Furthermore, even if such large structures can be printed, how can 3D printing assure the components meet strength requirements?

As for Chen Xin’s creation of a machine capable of processing such size components, the engineering technician doesn’t doubt Chen Xin at all.

"Creating a machine to manufacture components may not be remarkable beyond updating processing precision and technology. It’s mainly similar to a standard fabrication of such components, except my machine might consume less energy and produce better quality components." Chen Xin briefly explained and did not elaborate on his first proposed solution.

However, regarding 3D printing, he spoke enthusiastically: "As for 3D printing, this is essentially no different from the existing technology on the market, using a nozzle to spray material, then laser sintering to melt and solidify the material, forming a stable structure."

Chen Xin paused here, waiting for the engineering technicians to digest his words, then continued: "However, the laser sintering technology I use is superior to the current market, with sintered materials exhibiting stronger and more durable structural strength.

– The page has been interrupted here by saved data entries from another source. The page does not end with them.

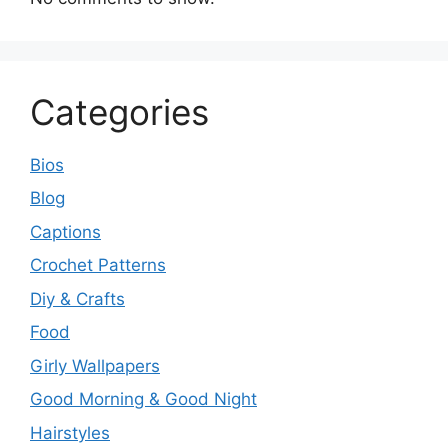
Categories
Bios
Blog
Captions
Crochet Patterns
Diy & Crafts
Food
Girly Wallpapers
Good Morning & Good Night
Hairstyles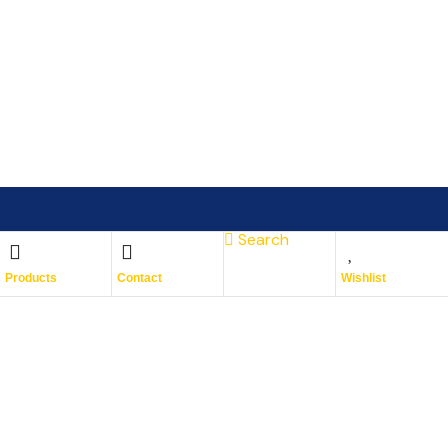
Search
Subscribe To Keep Up To
Products
Contact
Wishlist
Date
With JMG Autos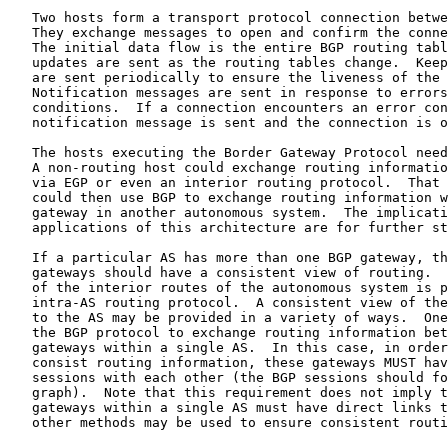
   Two hosts form a transport protocol connection betwe
   They exchange messages to open and confirm the conne
   The initial data flow is the entire BGP routing tabl
   updates are sent as the routing tables change.  Keep
   are sent periodically to ensure the liveness of the 
   Notification messages are sent in response to errors
   conditions.  If a connection encounters an error con
   notification message is sent and the connection is o
   The hosts executing the Border Gateway Protocol need
   A non-routing host could exchange routing informatio
   via EGP or even an interior routing protocol.  That 
   could then use BGP to exchange routing information w
   gateway in another autonomous system.  The implicati
   applications of this architecture are for further st
   If a particular AS has more than one BGP gateway, th
   gateways should have a consistent view of routing.  
   of the interior routes of the autonomous system is p
   intra-AS routing protocol.  A consistent view of the
   to the AS may be provided in a variety of ways.  One
   the BGP protocol to exchange routing information bet
   gateways within a single AS.  In this case, in order
   consist routing information, these gateways MUST hav
   sessions with each other (the BGP sessions should fo
   graph).  Note that this requirement does not imply t
   gateways within a single AS must have direct links t
   other methods may be used to ensure consistent routi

Additionally, my technology doesn’t require a sealed environment to strictly control air flow and humidity, suitable for the print manufacturing of large structures or buildings, and in terms of raw materials, ordinary metal powders can be proportionally fed, enabling the printing of alloy."

"Printing alloys?" The engineering technician showed a surprised expression.

Printing large metal components alone isn’t enough to astonish the engineering technician, but the ability to mix single metal powders and print alloys directly is incredibly remarkable.

Alloy manufacturing not only involves mixing metals but requires various treatments to achieve different performances.

For example, your stainless steel utensils and shipbuilding steel for creating battleships are both nickel-chromium alloys, but their performance differs greatly.

However, this isn’t challenging for Chen Xin. If willing, he could even create a molecular metallurgical furnace, directly decomposing materials at the molecular level and rearranging molecules as needed to obtain desired materials.

Of course, such metallurgical technology on a molecular level is too extravagant, and Chen Xin isn’t planning to implement it for now.

For the time being, this 3D printer capable of printing alloys is already sufficient.

"Regarding the specific principles and technology, it’s hard for me to explain clearly, but you only need to know I can indeed accomplish this." Chen Xin maintained his attitude of "I just make things, you research the principles yourself," yet he clarified: "I can first make a small one for you to test and observe the effects before further discussions on subsequent construction plans."

"That’s the best!" The engineering technician was already too excited to say much more, eagerly anticipating Chen Xin’s promised 3D printer capable of printing alloys.

If Chen Xin could truly achieve this, even printing some basic alloys would have extraordinary significance in practical applications.

Chen Xin naturally noticed the engineering technician’s excitement. He was accustomed to such reactions from individuals because of his statements, and since he didn’t think much of it, he merely nodded and said, "Then I’ll first make a small prototype for you to experiment with; once the results are confirmed, we can discuss the follow-up construction plan."

"Okay, Academician Chen!" The engineering technician agreed, finally suppressing his excitement.

As for the change in construction plans, it’s naturally necessary. Traditional construction methods require scaffolding with workers gradually installing and welding.

But if utilizing 3D printing, a skyscraper can be erected from the ground up, requiring fewer construction workers and allowing the 3D printer to print the main structure on its own, with workers handling subsequent tasks.

The difference is stark in terms of scale and difficulty between the two approaches.